Porque este párrafo es un elogio sin ambages de los cinco “Diálogos para la no repetición” que la Comisión de la Verdad ha puesto en marcha desde junio, en Bogotá, en Arauca, en Montería, en Barrancabermeja y en Quibdó, para que les sostengamos la mirada a las víctimas mientras por fin pueden narrar y digerir el horror que se les vino encima a causa de la malaventura colombiana: “Desde el centro del país muchas veces no entendemos qué pasa”, “hay una política diseñada para acabar con los pueblos étnicos en el Chocó”, “a nuestros hijos los están llevando a pelear un conflicto que no es nuestro”, “las causas estructurales que han generado el conflicto no se han tocado”, “tenemos que conocernos para reconocernos”, “¡no queremos más guerra!”, dijeron los líderes convocados en Quibdó, en Chocó, el jueves pasado.

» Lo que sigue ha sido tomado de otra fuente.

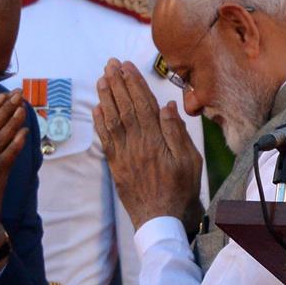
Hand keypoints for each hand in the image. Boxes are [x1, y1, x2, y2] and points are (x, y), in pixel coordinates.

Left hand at [94, 59, 202, 231]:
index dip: (134, 83)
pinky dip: (100, 123)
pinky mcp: (116, 165)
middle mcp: (136, 143)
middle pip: (124, 106)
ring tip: (102, 78)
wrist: (160, 220)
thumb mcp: (189, 160)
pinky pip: (105, 140)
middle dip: (117, 83)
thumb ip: (176, 132)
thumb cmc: (180, 190)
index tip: (127, 66)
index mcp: (155, 139)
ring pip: (112, 119)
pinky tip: (96, 109)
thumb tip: (167, 105)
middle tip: (111, 64)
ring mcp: (124, 154)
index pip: (142, 103)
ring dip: (106, 97)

Y, ante semejante cadena de plegarias, las protestas de estos últimos días en tantas ciudades del país –que también han sido un grito de paz y en síntesis han estado reclamando un país en donde no se viva con el agua y con la sangre al cuello– resultan ser lo mínimo.
¿Estamos de acuerdo en que la barbarie ha sido una cultura? ¿Sospechamos que nuestro coraje, que nos ha enseñado a encogernos de hombros ante el duelo y a seguir y seguir como si así fuera la vida, se ha ganado el derecho a bajar la guardia? ¿Pensamos que tenemos que sacar a la luz lo que los colombianos hemos sido capaces de hacernos a los colombianos? ¿Creemos en volcarnos a los diálogos hasta que la violencia de oficio se quede sin su lógica perversa? Si la respuesta es sí, cuatro veces sí sin pedir perdón por ejercer el derecho a la compasión, entonces este también es el día para reconocer que el lío de fondo ha sido desconocernos, que nos ha ido menos mal cuando hemos pactado y que ser expertos en guerras tiene que volvernos expertos en paz.